Присматривать за памятником — подкрашивать звездочку, чтобы не потухала, и невысокую деревянную ограду, чтобы выдерживала и дождь, и слякоть, да цветы сажать по весне — таков был неписаный закон для нас, детей и подростков с Комсомольского бульвара. И мы — каждый из нас — скорей дали бы отсечь руку, чем нарушить этот закон. Он был святым.
Школа, где я учился, тоже была здесь, на Комсомольском бульваре. В те годы она называлась образцовой. Таких в районе было всего две. Наша — первая образцовая. И нельзя было придумать лучше места для нее, чем бульвар. По соседству со школой, за деревянным забором, громадный плац, на котором ежедневно проходил учение эскадрон донских казаков (в нашем городе размещалась кавалерийская часть). Мы, мальчишки, на переменках не слезали с высоченного забора. Красные лампасы, быстролетный разбег коня, когда он берет барьер, и, как молния, занесенная над головой всадника сабля!
Все мы тогда воспитывались на литературных и еще таких живых примерах героев Октября и гражданской войны. И все без исключения мечтали стать такими сильными и отважными, как наши соседи, донские казаки. Свое будущее представляли не иначе, как таким победным аллюром по жизни.
Славен был наш город еще и Летним садом. Вторым по красоте после Летнею сада в Ленинграде. Кто был автор этого неопровержимого утверждения, никто не сказал бы точно. Однако ни один из моих земляков не сомневался: ленинградский Летний сад на первом месте, наш — на втором. Во всей стране. (А видели этот Летний ленинградский сад, может быть, всего несколько человек в нашем городе.)
С весны до осени в Летнем саду вечерами по субботам и воскресеньям в голубой раковине из крашеной фанеры играл духовой оркестр и продавались билеты на дощатую танцплощадку: сюда сходилась молодежь со всего города.
Зимой же там заливали каток, и, конечно, катком завладевали мы, подростки.
В ту зиму я ходил на каток с Лидочкой.
Мне шел четырнадцатый год, когда внезапно в командировке скончался от разрыва сердца — так назывался тогда инфаркт — мой отец, землемер. Мы с мамой остались вдвоем без всякой опоры и почти без средств к жизни. Мама кидалась то туда, то сюда, но денег, которые она зарабатывала в своем Швейпроме, в те тридцатые годы нам едва хватало на хлеб. Правда, и хлеба вволю не было, потому что и его давали по карточкам.
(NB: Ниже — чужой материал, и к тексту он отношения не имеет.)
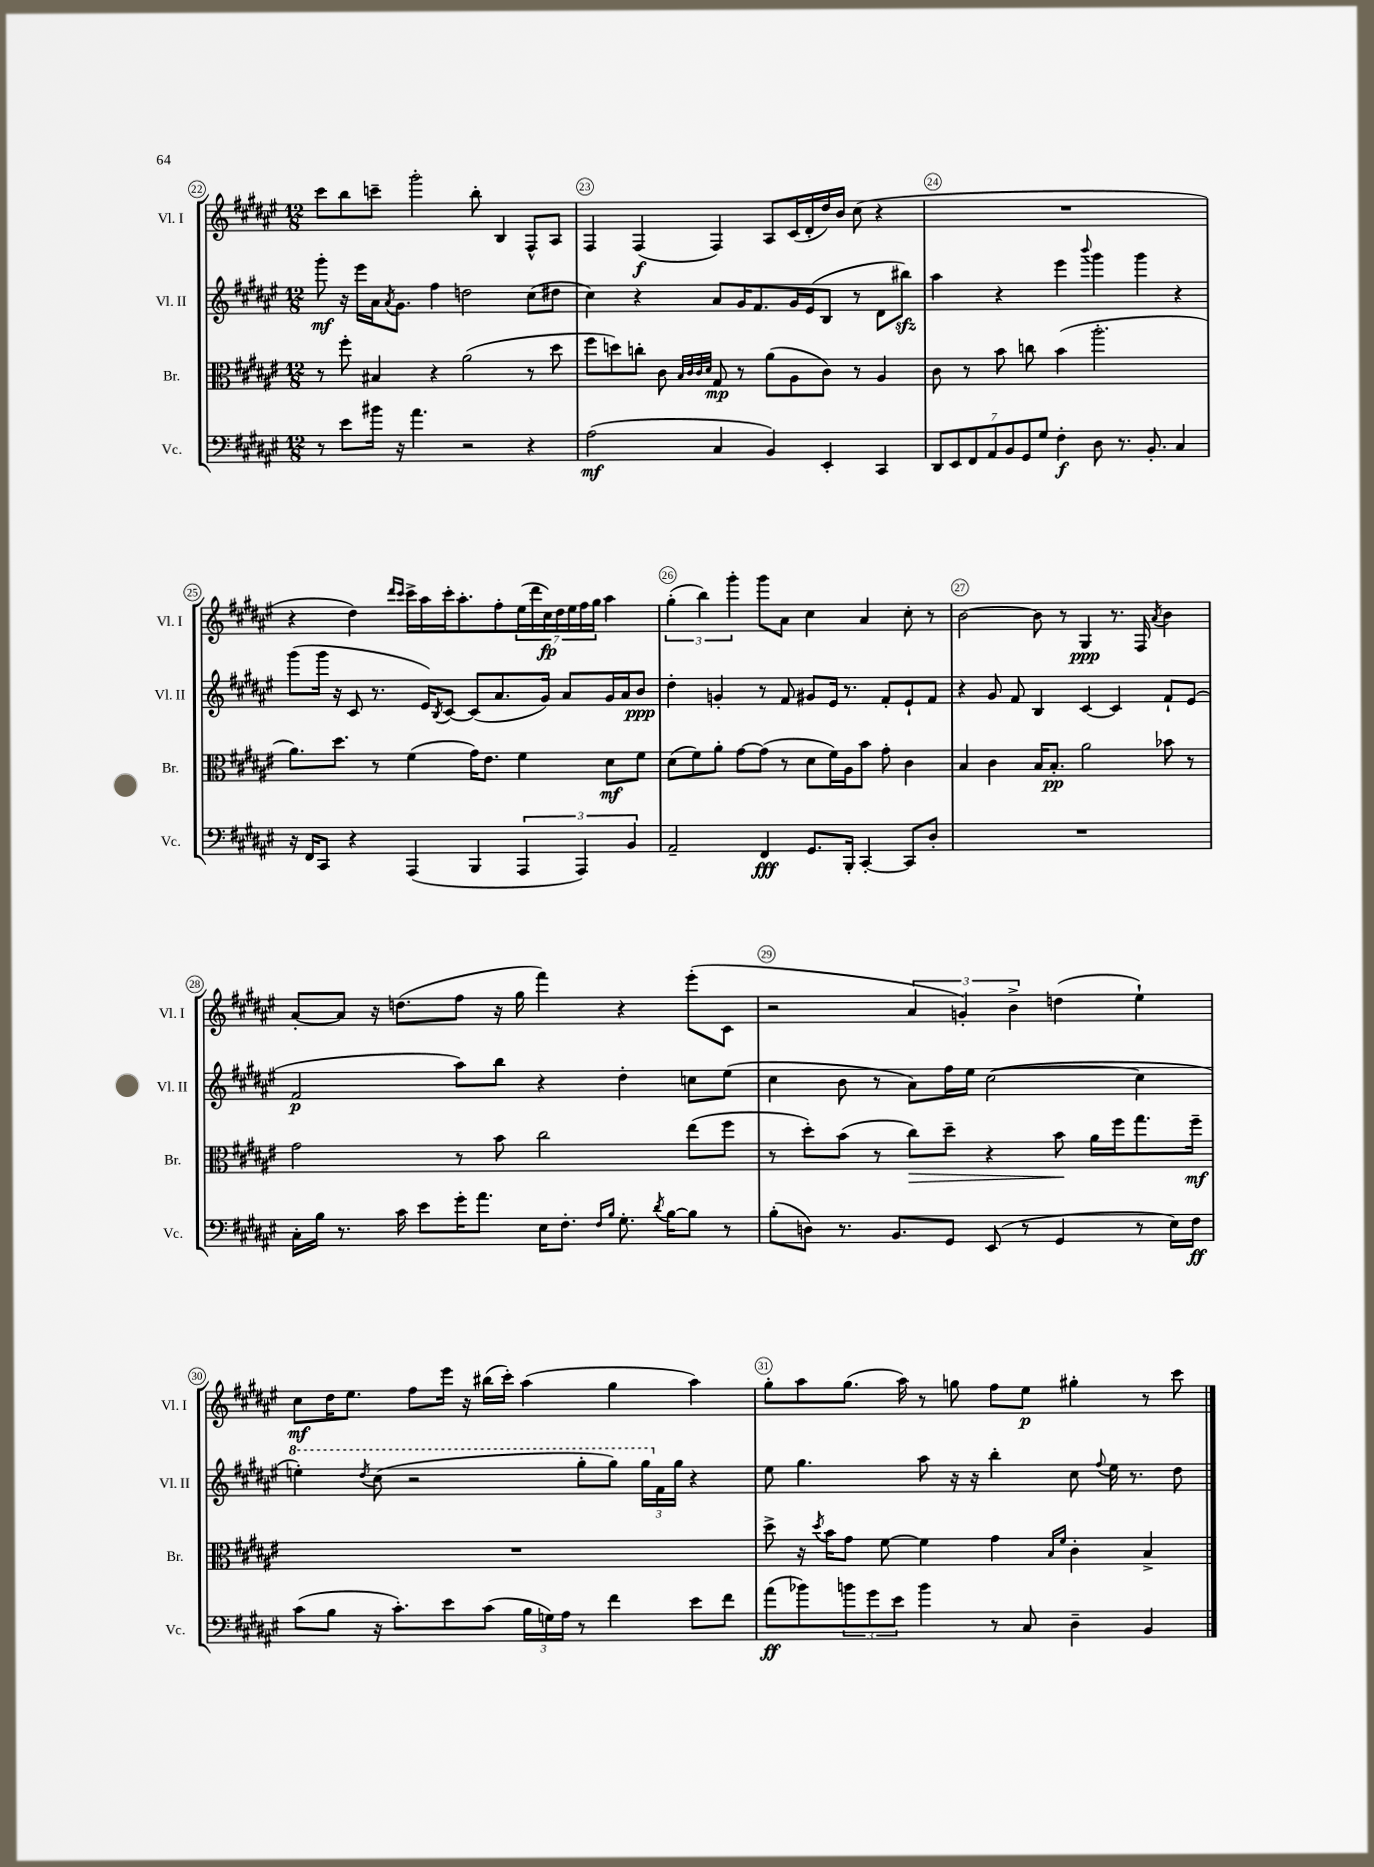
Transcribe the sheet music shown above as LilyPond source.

<<
\new StaffGroup <<
\new Staff = "s0" \with { instrumentName = "Vl. I" shortInstrumentName = "Vl. I" } {
    \clef treble \key fis \major \numericTimeSignature \time 12/8
    cis'''8 b''8 c'''8-- gis'''2-. b''8-. b4 fis8-^ ais8 |
    fis4 fis4\f( fis4) ais8 cis'16( dis'16-. dis''16) b'16 cis''8( r4 |
    R1. |
    r4 dis''4) \grace { dis'''16 cis'''16 } cis'''16-> ais''16 cis'''16-. ais''8.-. fis''8-. \tuplet 7/4 { eis''16( dis'''16 cis''16\fp) dis''16 eis''16 fis''16 gis''16 } ais''4 |
    \tuplet 3/2 { gis''4-.( b''4) gis'''4-. } gis'''8 ais'8 cis''4 ais'4 cis''8-. r8 |
    b'2~ b'8 r8 gis4\ppp r8. fis16 \acciaccatura { ais'8 } b'4 |
    ais'8~-. ais'8 r16 d''8.( fis''8 r16 gis''16 fis'''4) r4 eis'''8-.( cis'8 |
    r2 \tuplet 3/2 { ais'4 g'4-.) b'4-> } d''4( eis''4-!) |
    cis''8\mf dis''16 eis''8. fis''8 eis'''16 r16 bis''16( cis'''16-.) ais''4( gis''4 ais''4) |
    gis''8-. ais''8 gis''8.( ais''16) r8 g''8 fis''8 eis''8\p gis''4-. r8 cis'''8 \bar "|." |
}
\new Staff = "s1" \with { instrumentName = "Vl. II" shortInstrumentName = "Vl. II" } {
    \clef treble \key fis \major \numericTimeSignature \time 12/8
    gis'''8-.\mf r16 eis'''16 ais'16 \acciaccatura { ais'8 } gis'8. fis''4 d''2 cis''8( dis''8 |
    cis''4) r4 ais'8 gis'16 fis'8. gis'16 eis'16( b8 r8 dis'8 bis''8\sfz) |
    ais''4 r4 eis'''4 \appoggiatura { b'''8 } gis'''4 gis'''4 r4 |
    gis'''8( gis'''16 r16 cis'8 r8. eis'16) \acciaccatura { b8 } cis'8~ cis'8( ais'8. gis'16) ais'8 gis'16 ais'16 b'8\ppp |
    dis''4-. g'4-. r8 fis'8 gis'8 eis'16 r8. fis'8-. eis'8-! fis'8 |
    r4 gis'8 fis'8 b4 cis'4~ cis'4 fis'8-! eis'8( |
    fis'2\p ais''8) b''8 r4 dis''4-. c''8 eis''8( |
    cis''4 b'8 r8 ais'8) fis''16 eis''16 cis''2~( cis''4 |
    \ottava #1 e'''4-.) \acciaccatura { dis'''8 } cis'''8( r2 gis'''8-. gis'''8) \tuplet 3/2 { gis'''16 \ottava #0 fis'16 gis''16 } r4 |
    eis''8 gis''4. ais''8 r16 r16 b''4-. cis''8 \appoggiatura { fis''8 } eis''16 r8. dis''8 \bar "|." |
}
\new Staff = "s2" \with { instrumentName = "Br." shortInstrumentName = "Br." } {
    \clef alto \key fis \major \numericTimeSignature \time 12/8
    r8 fis''8-. bis4 r4 ais'2( r8 dis''8 |
    fis''8 d''8) c''8-. cis'8 \grace { b32 cis'32 cis'32 dis'32 } gis8\mp r8 ais'8( ais8 cis'8) r8 ais4 |
    cis'8 r8 b'8 c''8 b'4( ais''2.-. |
    ais'8.) dis''8. r8 fis'4( gis'16) eis'8. fis'4 dis'8\mf fis'8 |
    dis'8( fis'8) ais'8-. gis'8~ gis'8( r8 dis'8 fis'16) ais16 b'8 gis'8-. cis'4 |
    b4 cis'4 b16 b8.-.\pp ais'2 bes'8 r8 |
    gis'2 r8 b'8 cis''2 eis''8( fis''8 |
    r8 dis''8-.) b'8( r8 cis''8\>) dis''8-- r4 b'8\! ais'16 fis''16 gis''8. fis''16--\mf |
    R1. |
    dis''8-> r16 \acciaccatura { dis''8 } b'16 gis'8 fis'8~ fis'4 gis'4 \grace { b16 fis'16 } cis'4-. b4-> \bar "|." |
}
\new Staff = "s3" \with { instrumentName = "Vc." shortInstrumentName = "Vc." } {
    \clef bass \key fis \major \numericTimeSignature \time 12/8
    r8 eis'8 bis'16 r16 ais'4. r2 r4 |
    ais2\mf( cis4 b,4) eis,4-. cis,4 |
    \tuplet 7/4 { dis,8 eis,8 fis,8 ais,8 b,8 gis,8 gis8 } fis4-.\f dis8 r8. b,8.-. cis4 |
    r16 fis,16 cis,8 r4 ais,,4( b,,4 \tuplet 3/2 { ais,,4 ais,,4) b,4 } |
    ais,2-- fis,4\fff gis,8. b,,16-. cis,4~-. cis,8 dis8-. |
    R1. |
    cis16-. b16 r8. cis'16 eis'8 gis'16-. ais'8. eis16 fis8.-. \grace { fis16 b16 } gis8.-. \acciaccatura { dis'8 } b16~ b8 r8 |
    b8-.( d8) r8. b,8. gis,8 eis,8( r8 gis,4 r8 eis16) fis16\ff |
    cis'8( b8 r16 cis'8.-.) eis'8 cis'8( \tuplet 3/2 { b16 g16) ais16 } r8 fis'4 eis'8 fis'8 |
    ais'8\ff( bes'8) \tuplet 3/2 { b'8 gis'8 eis'8 } b'4 r8 cis8 dis4-- b,4 \bar "|." |
}
>>
>>
\layout { \context { \Score currentBarNumber = #22 \override BarNumber.break-visibility = ##(#f #t #t) barNumberVisibility = #all-bar-numbers-visible \override BarNumber.stencil = #(make-stencil-circler 0.1 0.3 ly:text-interface::print) } }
У мамы было проклятое буржуазное прошлое: мой дед, а ее отец до революции владел магазином детских игрушек. За это теперь мама и расплачивалась: не хотели брать никуда на работу. Она отлично знала французский, могла преподавать музыку. Но кому нужен был тогда французский язык в нашем городке? В то время в школах учили только немецкий. И потом — у кого была возможность нанимать учительницу, обучать детей музыке? О ней и речи не было. С мещанством и мелкобуржуазными пережитками велась война. Давно ли исключали девчат из комсомола за шелковые чулки, а ребят за галстуки!
Словом, надо было срочно что-то придумать.
И мама придумала: взять в наши две маленькие комнатки с кухней квартиранток-девушек. Помню, она очень была довольна этим своим коммерческим предприятием: девчонки, кажется, так ничего и не заплатили, но отцы их, деревенские дядьки, взялись обеспечить нас зимой топливом. А с этим было совсем худо. Еще хуже, чем с хлебом. Где уж маме, непрактичной городской женщине, раздобыть было дрова или торф! И на что купить?
И правда, та зима, когда жили у нас Даша с Лидочкой, запомнилась мне как самая теплая и уютная зима в моей жизни.
Большего несходства и в характере, и во внешности, чем у Даши с Лидочкой, найти было невозможно.
Даша в первый же день, как только поселилась у нас, стала командовать мной, как хотела: то сбегай принеси воды, то подай тряпку, то переставь на другое место диван и стол… Она собиралась мыть пол и поэтому перевернула вверх дном всю нашу квартиру. А когда я по своей неуклюжести не успевал сиюсекундно выполнять ее приказ, Даша тут же подхлестывала меня узеньким пояском от своего тесноватого и коротковатого ей платья, заливалась смехом. Я носился из дома во двор и со двора в дом и тоже хохотал без всякой причины.
А Лидочка, худенькое, хрупкое существо с большими, то ли удивленными, то ли испуганными глазами на болезненно бледном личике, не знала, с какого бока к чему подступиться, только молча диковато посматривала на весь этот ералаш в чужой квартире.